Soudain, une lumière brillante descendit du toit. Elle irradia de plus en plus fort jusqu'à ce qu'elle gagne toute la pièce, bannissant les ténèbres du temple. Ichiro essaya de fixer la lumière, mais elle était trop forte. Il ne parvenait pas à identifier clairement l'origine de cette lueur. Ca avait la forme d'un homme, bien que cela soit trop large et trop pur pour être humain. La forme leva les mains. Ichiro se sentit soudain baigné d'une sensation de paix proche de la perfection.
Après quelques instant, la lumière s'estompa et lentement le monde retourna à la normal. Pendant un long moment Ichiro et Kenichi restèrent silencieux, ragaillardis par l'aura de majesté qui imprégnait la pièce.
« J'ai déjà ressenti cela avant » dit Kenichi.
Ichiro se tourna pour lui faire face. « Que veux tu dire ? »
« Notre clan célébrait le festival de fin d'année dans le mois du tigre. Nous nous rassemblions autour de la tombe du fondateur de notre clan, Toku, et priions les Fortunes pour leur demander de nous guider durant l'année à venir. Une étrange lueur apparut dans l'air devant nous et je me suis senti serein et calme pour la première fois de ma vie. Notre Shugenja disait que c'était les fortunes qui répondaient à nos prières.
« Les Fortunes, » répéta Ichiro. Il n'avait jamais été très religieux, mais que pouvait-il trouver à répondre devant tant de magnificience. « pourquoi les Fortunes s'intérresseraient à nous ? »
Kenichi fronça les sourcils. « Je ne saurais le dire, » répondit-il. « Il n'y a pas vraiment de raison à cela... » sa voix défaillit et il eut soudain une révélation. « le festival des Chrysanthèmes !»
Ichiro cligna de confusion. « Mais ce n'est pas avant l'été, » remarqua-t-il. « En quoi cela a-t-il un rapport ?
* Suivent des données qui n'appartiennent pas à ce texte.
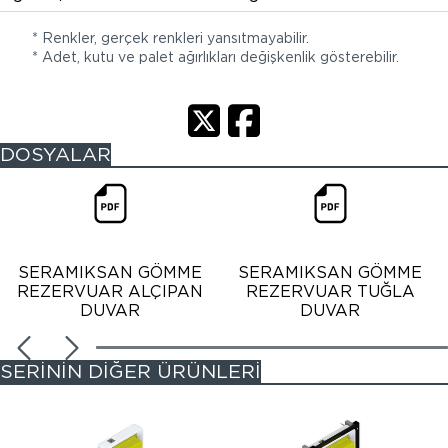
* Renkler, gerçek renkleri yansıtmayabilir.
* Adet, kutu ve palet ağırlıkları değişkenlik gösterebilir.
DOSYALAR
SERAMIKSAN GÖMME
SERAMIKSAN GÖMME
REZERVUAR ALÇIPAN
REZERVUAR TUĞLA
DUVAR
DUVAR
SERİNİN DİĞER ÜRÜNLERİ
« Morisue a dit qu'ils voulaient sacrifier Tensin » dit Kenichi. « Les serviteurs de Fu Leng tentent de sacrifier quelqu'un à leur dieu à la fin du festival ! Et dans le même temps, les fortunes choisissent qui va recevoir leur bénédiction ! »
« le festival n'est pas avant cet été » répéta Ichiro.
« Bien, en ce cas, « dit Kenichi. « Je suppose que si tu trouves un arbre assez grand tu pourras dire aux dieux qu'ils peuvent reprendre leur bénédiction. Je suis sûr qu'ils apprécieront »
Tensin grogna et ouvrit les yeux. « Shinjo Ichiro, Toku Kenichi » dit il d'une voix pâteuse. « Vous avez entendu mon appel. »
Kenichi sortit son couteau et trancha les liens du crabe. Ichiro lui fit un signe de tête. « Es tu blessé ? Peux tu marcher ? »
« Ca va aller », dit-il, il toussa. « je vous dois la vie. »
« Tu aurais fais la même chose pour nous », dit Ichiro sincèrement. « les liens entre le Crabe et la Licorne sont forts, cela ne s'oublie pas facilement mon ami. »
« J'irais voir les juges et leur dire que je me retire du tournoi » dit Tensin résolument. « tes actes doivent être récompensés. »
Kenichi regarda Ichiro et sourit. Ichiro le fit taire d'un regard. « Non. »
« je ne te concède pas la victoire par pitié, Ichiro » protesta Tenshin. »Tu t'es montré, par tes actions, plus digne que moi. Les juges doivent le savoir. »
« Si ce que tu dis est vrai, alors les juges s'en rendront compte d'eux même. Ne me fait pas injure Tensin »
Tensin et Ichiro se fixèrent intensément du regard. Tensin hocha la tête. « Je suis désolé, Ichiro. Je ne voulais pas t'offenser. Je t'assure cependant que tout le monde saura ce que tu as accompli aujourd'hui. »
Ichiro et Kenichi avancèrent et aidèrent le crabe à se remettre sur ses pieds. Ensembles, ils entamèrent le long chemin du retour vers la civilisation.
* * *
“Félicitations, Ichiro.”
Il se retourna pour voir le sourire de Toku Kenichi en face de lui. Il replaca l'armure du Champion de Topaz sur son présentoir et rit. « Merci à toi Kenichi, mais maintenant ce sera Shinjo T'sao »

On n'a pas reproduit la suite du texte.